Crítica – “The Cloverfield Paradox” – A Cloverfield dado não se olha ao dente

Se não conhecem a Mystery Box de J.J. Abrams, recomendo que espreitem a sua TED Talk, onde o realizador explica o seu fascínio pelo mistério na criação dos seus projetos.

Um desses projetos foi Cloverfield, em 2008, um filme de monstros filmado na primeira pessoa. Na altura o projeto colocou algumas comunidades na Internet em alvoroço, com teorias que ligavam todos os projetos de que Abram era produtor, construindo um mundo com regras e eventos que, de forma mais ou menos credível, justificam o mistério deste filme de monstros.

Mais recentemente, em 2016, surgiu também 10 Cloverfield Lane, com uma dose de mistério igualmente interessante, um marketing cheio de puzzles e um anúncio oficial pouco mais de um mês antes da sua estreia. O resultado foi um filme brilhante que se destacou pelo género diferente do esperado e pelas ligações ao filme original, quase inexistentes, mas em quantidade suficiente para deixar os fãs a pensar e a discutir sobre o futuro da franquia.

De The Cloverfield Paradox esperava-se, obviamente, um tratamento semelhante. Mas mesmo com um marketing tão pouco convencional, nada preparou os fãs que antecipavam o filme apenas para o meio do ano, com nome de God Particle. Em vez disso, foram surpreendidos com um anúncio oficial durante a Super Bowl e uma estreia nas horas seguintes, numa das mais populares plataformas de streaming, a Netflix.

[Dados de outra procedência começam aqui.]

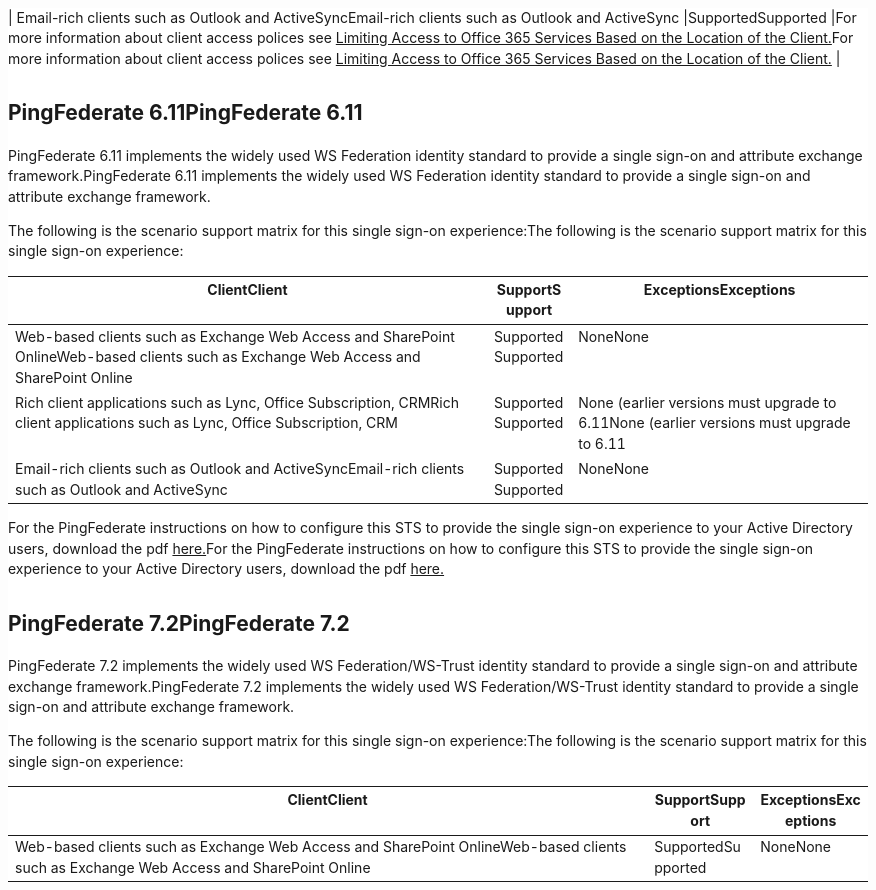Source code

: | <span data-ttu-id="3334c-172">Email-rich clients such as Outlook and ActiveSync</span><span class="sxs-lookup"><span data-stu-id="3334c-172">Email-rich clients such as Outlook and ActiveSync</span></span> |<span data-ttu-id="3334c-173">Supported</span><span class="sxs-lookup"><span data-stu-id="3334c-173">Supported</span></span> |<span data-ttu-id="3334c-174">For more information about client access polices see [Limiting Access to Office 365 Services Based on the Location of the Client.](https://technet.microsoft.com/library/hh526961.aspx)</span><span class="sxs-lookup"><span data-stu-id="3334c-174">For more information about client access polices see [Limiting Access to Office 365 Services Based on the Location of the Client.](https://technet.microsoft.com/library/hh526961.aspx)</span></span> |

## <a name="pingfederate-611"></a><span data-ttu-id="3334c-175">PingFederate 6.11</span><span class="sxs-lookup"><span data-stu-id="3334c-175">PingFederate 6.11</span></span>
<span data-ttu-id="3334c-176">PingFederate 6.11 implements the widely used WS Federation identity standard to provide a single sign-on and attribute exchange framework.</span><span class="sxs-lookup"><span data-stu-id="3334c-176">PingFederate 6.11 implements the widely used WS Federation identity standard to provide a single sign-on and attribute exchange framework.</span></span>

<span data-ttu-id="3334c-177">The following is the scenario support matrix for this single sign-on experience:</span><span class="sxs-lookup"><span data-stu-id="3334c-177">The following is the scenario support matrix for this single sign-on experience:</span></span>

| <span data-ttu-id="3334c-178">Client</span><span class="sxs-lookup"><span data-stu-id="3334c-178">Client</span></span> | <span data-ttu-id="3334c-179">Support</span><span class="sxs-lookup"><span data-stu-id="3334c-179">Support</span></span> | <span data-ttu-id="3334c-180">Exceptions</span><span class="sxs-lookup"><span data-stu-id="3334c-180">Exceptions</span></span> |
| --- | --- | --- |
| <span data-ttu-id="3334c-181">Web-based clients such as Exchange Web Access and SharePoint Online</span><span class="sxs-lookup"><span data-stu-id="3334c-181">Web-based clients such as Exchange Web Access and SharePoint Online</span></span> |<span data-ttu-id="3334c-182">Supported</span><span class="sxs-lookup"><span data-stu-id="3334c-182">Supported</span></span> |<span data-ttu-id="3334c-183">None</span><span class="sxs-lookup"><span data-stu-id="3334c-183">None</span></span> |
| <span data-ttu-id="3334c-184">Rich client applications such as Lync, Office Subscription, CRM</span><span class="sxs-lookup"><span data-stu-id="3334c-184">Rich client applications such as Lync, Office Subscription, CRM</span></span> |<span data-ttu-id="3334c-185">Supported</span><span class="sxs-lookup"><span data-stu-id="3334c-185">Supported</span></span> |<span data-ttu-id="3334c-186">None (earlier versions must upgrade to 6.11</span><span class="sxs-lookup"><span data-stu-id="3334c-186">None (earlier versions must upgrade to 6.11</span></span> |
| <span data-ttu-id="3334c-187">Email-rich clients such as Outlook and ActiveSync</span><span class="sxs-lookup"><span data-stu-id="3334c-187">Email-rich clients such as Outlook and ActiveSync</span></span> |<span data-ttu-id="3334c-188">Supported</span><span class="sxs-lookup"><span data-stu-id="3334c-188">Supported</span></span> |<span data-ttu-id="3334c-189">None</span><span class="sxs-lookup"><span data-stu-id="3334c-189">None</span></span> |

<span data-ttu-id="3334c-190">For the PingFederate instructions on how to configure this STS to provide the single sign-on experience to your Active Directory users, download the pdf [here.](http://go.microsoft.com/fwlink/?LinkID=266321)</span><span class="sxs-lookup"><span data-stu-id="3334c-190">For the PingFederate instructions on how to configure this STS to provide the single sign-on experience to your Active Directory users, download the pdf [here.](http://go.microsoft.com/fwlink/?LinkID=266321)</span></span>

## <a name="pingfederate-72"></a><span data-ttu-id="3334c-191">PingFederate 7.2</span><span class="sxs-lookup"><span data-stu-id="3334c-191">PingFederate 7.2</span></span>
<span data-ttu-id="3334c-192">PingFederate 7.2 implements the widely used WS Federation/WS-Trust identity standard to provide a single sign-on and attribute exchange framework.</span><span class="sxs-lookup"><span data-stu-id="3334c-192">PingFederate 7.2 implements the widely used WS Federation/WS-Trust identity standard to provide a single sign-on and attribute exchange framework.</span></span>

<span data-ttu-id="3334c-193">The following is the scenario support matrix for this single sign-on experience:</span><span class="sxs-lookup"><span data-stu-id="3334c-193">The following is the scenario support matrix for this single sign-on experience:</span></span>

| <span data-ttu-id="3334c-194">Client</span><span class="sxs-lookup"><span data-stu-id="3334c-194">Client</span></span> | <span data-ttu-id="3334c-195">Support</span><span class="sxs-lookup"><span data-stu-id="3334c-195">Support</span></span> | <span data-ttu-id="3334c-196">Exceptions</span><span class="sxs-lookup"><span data-stu-id="3334c-196">Exceptions</span></span> |
| --- | --- | --- |
| <span data-ttu-id="3334c-197">Web-based clients such as Exchange Web Access and SharePoint Online</span><span class="sxs-lookup"><span data-stu-id="3334c-197">Web-based clients such as Exchange Web Access and SharePoint Online</span></span> |<span data-ttu-id="3334c-198">Supported</span><span class="sxs-lookup"><span data-stu-id="3334c-198">Supported</span></span> |<span data-ttu-id="3334c-199">None</span><span class="sxs-lookup"><span data-stu-id="3334c-199">None</span></span> |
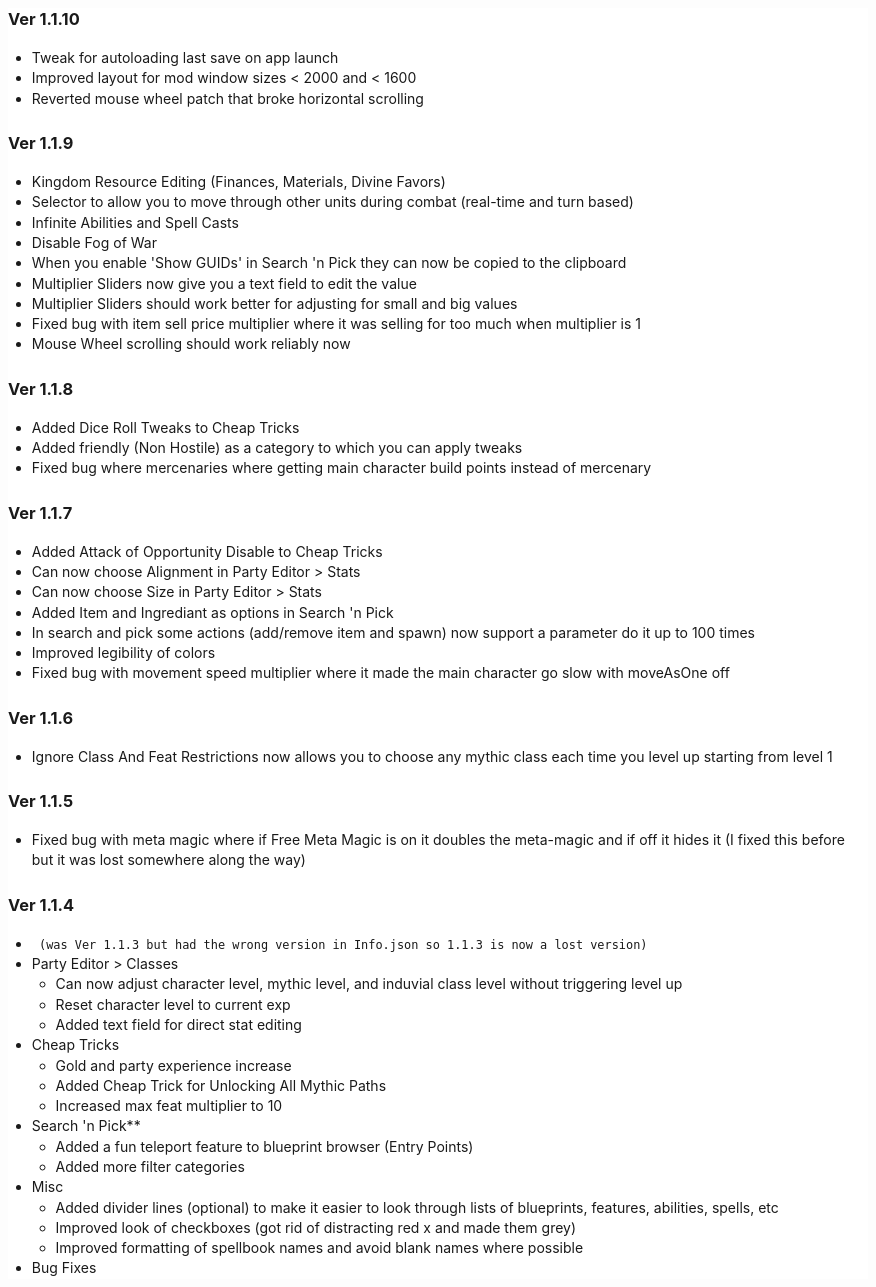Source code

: ### Ver 1.1.10
* Tweak for autoloading last save on app launch
* Improved layout for mod window sizes < 2000 and < 1600
* Reverted mouse wheel patch that broke horizontal scrolling

### Ver 1.1.9

* Kingdom Resource Editing (Finances, Materials, Divine Favors)
* Selector to allow you to move through other units during combat (real-time and turn based)
* Infinite Abilities and Spell Casts
* Disable Fog of War
* When you enable 'Show GUIDs' in Search 'n Pick they can now be copied to the clipboard
* Multiplier Sliders now give you a text field to edit the value
* Multiplier Sliders should work better for adjusting for small and big values
* Fixed bug with item sell price multiplier where it was selling for too much when multiplier is 1
* Mouse Wheel scrolling should work reliably now

### Ver 1.1.8
* Added Dice Roll Tweaks to Cheap Tricks
* Added friendly (Non Hostile) as a category to which you can apply tweaks
* Fixed bug where mercenaries where getting main character build points instead of mercenary

### Ver 1.1.7
* Added Attack of Opportunity Disable to Cheap Tricks
* Can now choose Alignment in Party Editor > Stats
* Can now choose Size in Party Editor > Stats
* Added Item and Ingrediant as options in Search 'n Pick
* In search and pick some actions (add/remove item and spawn) now support a parameter do it up to 100 times
* Improved legibility of colors
* Fixed bug with movement speed multiplier where it made the main character go slow with moveAsOne off

### Ver 1.1.6
* Ignore Class And Feat Restrictions now allows you to choose any mythic class each time you level up starting from level 1

### Ver 1.1.5

* Fixed bug with meta magic where if Free Meta Magic is on it doubles the meta-magic and if off it hides it (I fixed this before but it was lost somewhere along the way)

### Ver 1.1.4
*  ` (was Ver 1.1.3 but had the wrong version in Info.json so 1.1.3 is now a lost version)`
* Party Editor > Classes
    * Can now adjust character level, mythic level, and induvial class level without triggering level up 
    * Reset character level to current exp
    * Added text field for direct stat editing
* Cheap Tricks
    * Gold and party experience increase
    * Added Cheap Trick for Unlocking All Mythic Paths
    * Increased max feat multiplier to 10
* Search 'n Pick**
    * Added a fun teleport feature to blueprint browser (Entry Points)
    * Added more filter categories
* Misc
    * Added divider lines (optional) to make it easier to look through lists of blueprints, features, abilities, spells, etc
    * Improved look of checkboxes (got rid of distracting red x and made them grey)
    * Improved formatting of spellbook names and avoid blank names where possible
* Bug Fixes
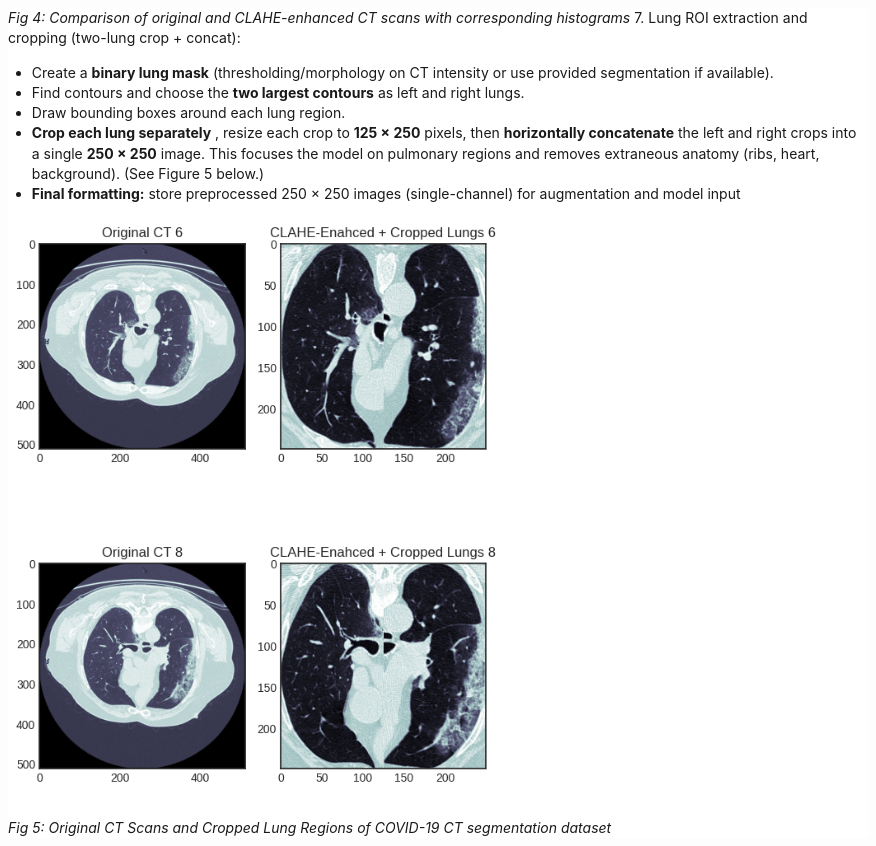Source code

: 
   *Fig 4: Comparison of original and CLAHE-enhanced CT scans with corresponding histograms*
7. Lung ROI extraction and cropping (two-lung crop + concat):

   * Create a **binary lung mask** (thresholding/morphology on CT intensity or use provided segmentation if available).
   * Find contours and choose the **two largest contours** as left and right lungs.
   * Draw bounding boxes around each lung region.
   * **Crop each lung separately** , resize each crop to **125 × 250** pixels, then **horizontally concatenate** the left and right crops into a single **250 × 250** image. This focuses the model on pulmonary regions and removes extraneous anatomy (ribs, heart, background). (See Figure 5 below.)
   * **Final formatting:** store preprocessed 250 × 250 images (single-channel) for augmentation and model input

  <img src="../assets/20250915_011549_cropped.png" alt="Alt text" width="500"/>

   *Fig 5: Original CT Scans and Cropped Lung Regions of COVID-19 CT segmentation dataset*
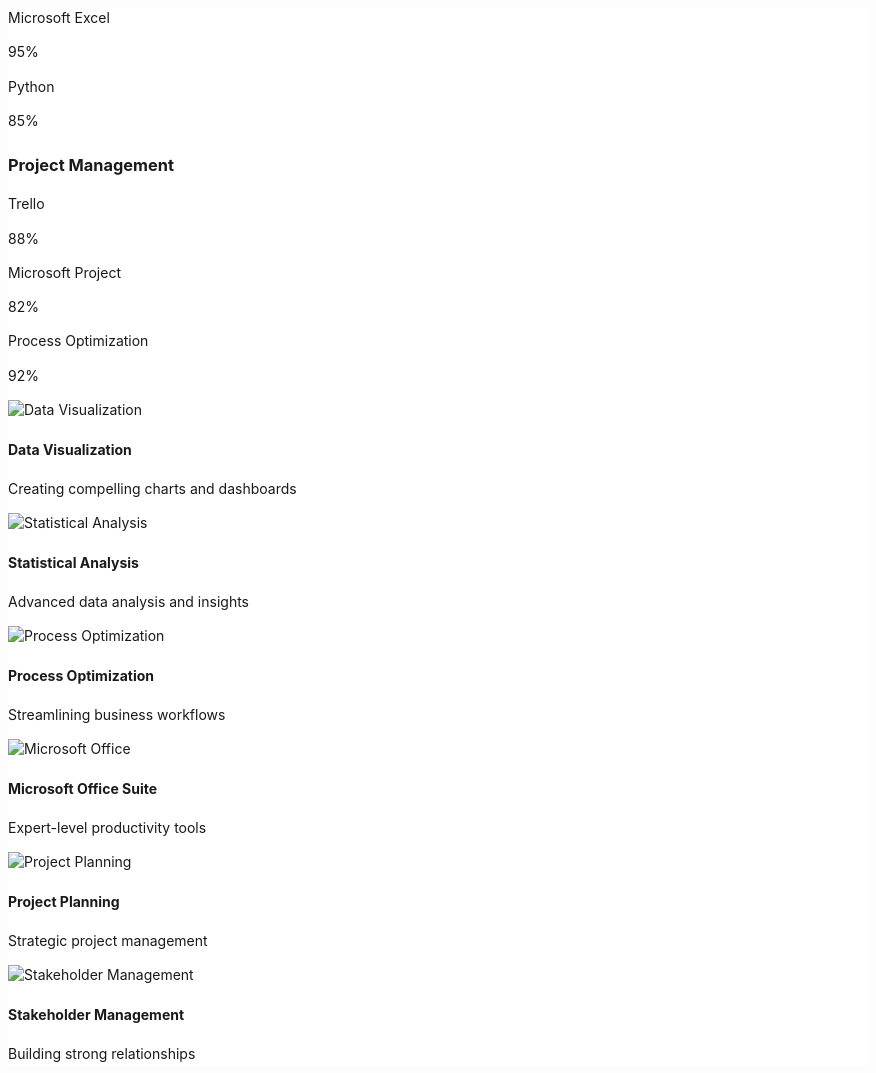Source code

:Microsoft Excel

95%

Python

85%

### Project Management

Trello

88%

Microsoft Project

82%

Process Optimization

92%

![Data Visualization](https://images.unsplash.com/photo-1551288049-bebda4e38f71?ixlib=rb-4.0.3&auto=format&fit=crop&w=200&q=80)

#### Data Visualization

Creating compelling charts and dashboards

![Statistical Analysis](https://images.unsplash.com/photo-1504868584819-f8e8b4b6d7e3?ixlib=rb-4.0.3&auto=format&fit=crop&w=200&q=80)

#### Statistical Analysis

Advanced data analysis and insights

![Process Optimization](https://images.unsplash.com/photo-1460925895917-afdab827c52f?ixlib=rb-4.0.3&auto=format&fit=crop&w=200&q=80)

#### Process Optimization

Streamlining business workflows

![Microsoft Office](https://images.unsplash.com/photo-1586953208448-b95a79798f07?ixlib=rb-4.0.3&auto=format&fit=crop&w=200&q=80)

#### Microsoft Office Suite

Expert-level productivity tools

![Project Planning](https://images.unsplash.com/photo-1611224923853-80b023f02d71?ixlib=rb-4.0.3&auto=format&fit=crop&w=200&q=80)

#### Project Planning

Strategic project management

![Stakeholder Management](https://images.unsplash.com/photo-1552664730-d307ca884978?ixlib=rb-4.0.3&auto=format&fit=crop&w=200&q=80)

#### Stakeholder Management

Building strong relationships
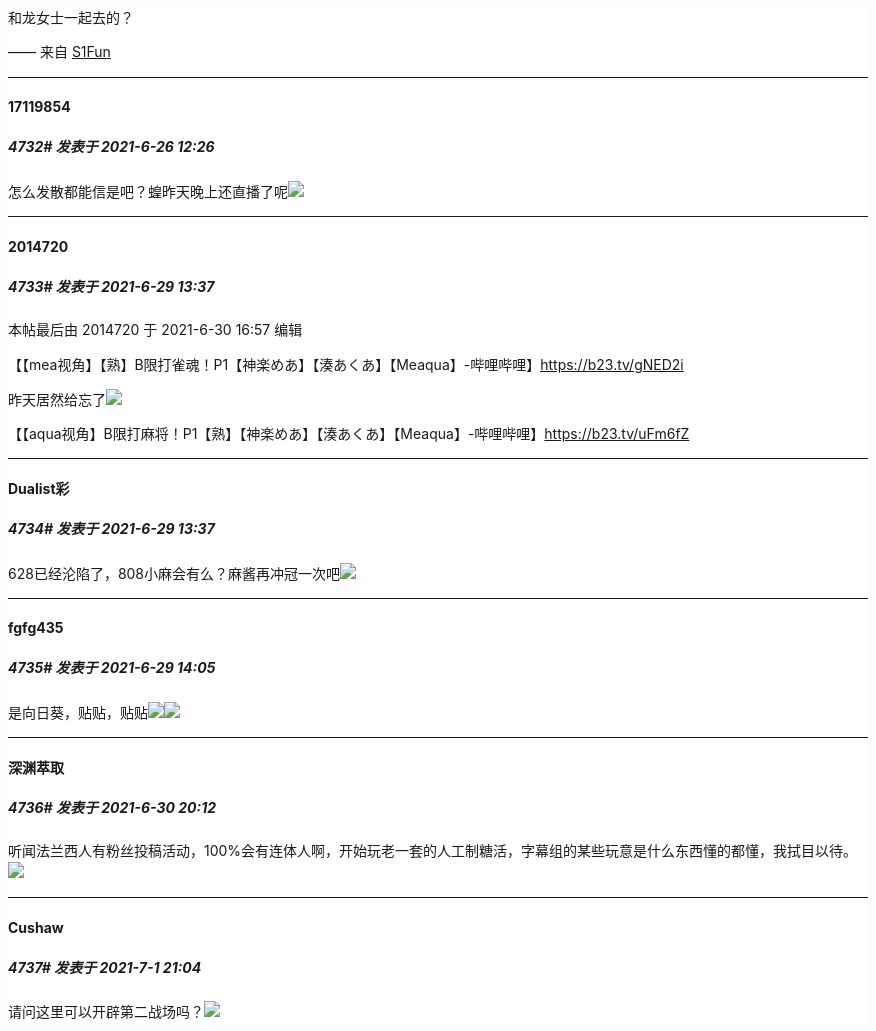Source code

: 和龙女士一起去的？

—— 来自 [S1Fun](https://s1fun.koalcat.com)

*****

####  17119854  
##### 4732#       发表于 2021-6-26 12:26

怎么发散都能信是吧？蝗昨天晚上还直播了呢<img src="https://static.saraba1st.com/image/smiley/face2017/016.png" referrerpolicy="no-referrer">

*****

####  2014720  
##### 4733#       发表于 2021-6-29 13:37

 本帖最后由 2014720 于 2021-6-30 16:57 编辑 

【【mea视角】【熟】B限打雀魂！P1【神楽めあ】【湊あくあ】【Meaqua】-哔哩哔哩】https://b23.tv/gNED2i

昨天居然给忘了<img src="https://static.saraba1st.com/image/smiley/face2017/001.png" referrerpolicy="no-referrer">

【【aqua视角】B限打麻将！P1【熟】【神楽めあ】【湊あくあ】【Meaqua】-哔哩哔哩】https://b23.tv/uFm6fZ

*****

####  Dualist彩  
##### 4734#       发表于 2021-6-29 13:37

628已经沦陷了，808小麻会有么？麻酱再冲冠一次吧<img src="https://static.saraba1st.com/image/smiley/face2017/180.png" referrerpolicy="no-referrer">

*****

####  fgfg435  
##### 4735#       发表于 2021-6-29 14:05

是向日葵，贴贴，贴贴<img src="https://static.saraba1st.com/image/smiley/face2017/138.png" referrerpolicy="no-referrer"><img src="https://p.sda1.dev/2/781f123da5ae886ea05fbca80d5ebda5/IMG_20210629_140446.jpg" referrerpolicy="no-referrer">

*****

####  深渊萃取  
##### 4736#       发表于 2021-6-30 20:12

听闻法兰西人有粉丝投稿活动，100%会有连体人啊，开始玩老一套的人工制糖活，字幕组的某些玩意是什么东西懂的都懂，我拭目以待。<img src="https://static.saraba1st.com/image/smiley/face2017/184.png" referrerpolicy="no-referrer">

*****

####  Cushaw  
##### 4737#       发表于 2021-7-1 21:04

请问这里可以开辟第二战场吗？<img src="https://static.saraba1st.com/image/smiley/face2017/245.png" referrerpolicy="no-referrer">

A maior parte do filme passa-se na estação espacial Cloverfield, onde um grupo de astronautas de diversas nações, com a ajuda de um acelerador de partículas chamado Shepard, tentam encontrar uma nova fonte energética milagrosa capaz de salvar o mundo que se encontra no limiar de uma nova Grande Guerra. Em suma, o mundo está a acabar e o pânico está instalado no nosso débil planeta.

Como é de prever, as coisas na estação não correm bem e da experiência resulta uma rutura no espaço e no tempo. Ao longo do filme vamos acompanhando, em medidas diferentes, o que acontece no espaço, onde temos a nossa protagonista interpretada por Gugu Mbatha-Raw (Black Mirror), e o que acontece na terra pelo ponto de vista do seu marido, interpretado por Roger Davies, que assiste às repercussões da catástrofe espacial.

É muito complicado falar deste filme realizado por Julius Onah (com a sua primeira longa-metragem), porque parte da sua essência é a experiência de vê-lo às escuras. E por isso, após ver The Cloverfield Paradox, a questão que fica é se o seu lançamento surpresa foi, de facto, uma manobra de génio, ou um controlo de danos após visualizações com público de teste. Não que seja um mau filme, longe disso, mas porque fica um pouco aquém das expectativas e da qualidade dos dois filmes anteriores, dando até a ideia que funcionaria como um filme fora desta franquia.

Uma dessas razões é o modo como The Cloverfield Paradox se vê obrigado a dar respostas aos filmes passados, atirando respostas para cima da mesa de uma forma quase gratuita e sem a subtileza, cuidado e controlo dos filmes anteriores.

Esta necessidade parece, também, entrar em conflito com elementos já estabelecidos e com novas questões que não levam a absolutamente lado nenhum. Ainda que a natureza do filme explique grande parte dos acontecimentos principais, o ruído extra torna a reflexão mais complicada, confusa e não apresenta qualquer sentido lógico, mesmo para quem gosta de teorizar estes objetos de ficção e fantasia.

Mais uma vez, este filme está longe de ser uma atrocidade, mas é, sem dúvida, o Cloverfield “menos bom”. Ainda assim não se priva de ter boas coisas boas, como os valores de produção incríveis (considerando o risco da jogada de marketing feita), a realização intensa, a fantástica banda sonora a cargo de Bear McCreary (10 Cloverfield Lane) e as interpretações respeitáveis de um elenco formado por David Oyoelowo, Daniel Brühl, John Ortiz, Chris O’Dowd, Elizabeth Debicki e Ziyi Zhang.

The Cloverfield Paradox é, no fim, um filme tenso e com momentos emocionantes onde os fãs de ficção-científica vão claramente divertir-se a fazer paralelismos a filmes como ALIEN, Event Horizon ou, em certa medida, 2001 Odisseia no Espaço. Infelizmente perde qualidades por, ironicamente, pertencer à fantástica serie Cloverfield.

The Cloverfield Paradox não deve chegar aos cinemas, mas já está disponível na Netflix.